Clean Up Your Numbers Before You Come Knocking: Continuing with the buyer’s market theme, let’s make an analogy to real estate. In a hot seller’s market, one can list a home with ugly pink bathroom tiles and still get multiple good offers in a few days. In a buyer’s market, it might sit for a while, and even interested buyers might demand a discount or some upgrades.

In recent months, public market investors have seen a lot of IPO filings with the financial equivalents of ugly pink bathroom tile. This includes things like meager growth coupled with massive losses, obfuscatory financial statements, a shrinking market, and even the ability to post negative gross margins while charging several dollars for a cup of coffee.

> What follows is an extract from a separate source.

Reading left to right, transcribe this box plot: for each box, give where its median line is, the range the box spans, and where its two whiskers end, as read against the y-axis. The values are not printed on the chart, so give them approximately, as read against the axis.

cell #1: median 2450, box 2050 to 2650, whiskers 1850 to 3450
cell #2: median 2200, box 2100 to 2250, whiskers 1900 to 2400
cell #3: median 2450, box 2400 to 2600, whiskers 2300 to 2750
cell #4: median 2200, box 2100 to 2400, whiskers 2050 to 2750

Now, we’re not in a full-on buyer’s market at the moment. U.S. indexes are still trading near multi-year highs, the IPO window is open, and public investors are looking for new growth stories. But while some balance sheet ugliness remains tolerable, do expect public investors to demand a discount.

Software Multiples Require Software Margins: This last point has been echoed by several in the venture business, and it makes sense. The unicorn boom has been replete with companies that pursued some of hybrid software-meets-real-world business model. There’s Uber – offering an app for the labor-intensive tasks of driving people and delivering their food. There’s Peloton – boosting returns on exercise equipment by adding connectivity and subscription classes. And so on.

Of course, there’s nothing wrong with hybrid models. Their revenue multiples, however, can’t be expected to compare to say, a SaaS company that incurs little-to-no cost for each additional customer. Markets are in the process of sorting out just what kinds of multiples these hybrid models should command. Early indications are they’re reasonable compared to non-software sectors, but not the lofty multiples venture investors originally targeted.

Losing Control Of The Narrative

Looking at the emerging standards of public market investors, a casual observer might say they seem pretty sensible.

For the unicorn private investor crowd, however, it’s a more ominous development than it seems. That’s because the entire unicorn phenomenon – the philosophy of scale fast and break things, the SoftBank Vision Fund, scooters everywhere, massive losses, Adam Neumann – is predicated on being the opposite of sensible. The broad goal behind all of high-valuation startup dealmaking is to hopefully back that handful of entrepreneurs just crazy enough to be brilliant.

For now, expect the startup crowd to talk about how a successful bar investment now includes selling some drinks, preferably at more than it costs to pour them. To anyone not in Silicon Valley, this would sound perfectly normal. But for the venture crowd, it’s a far cry from big crowds and empty glasses.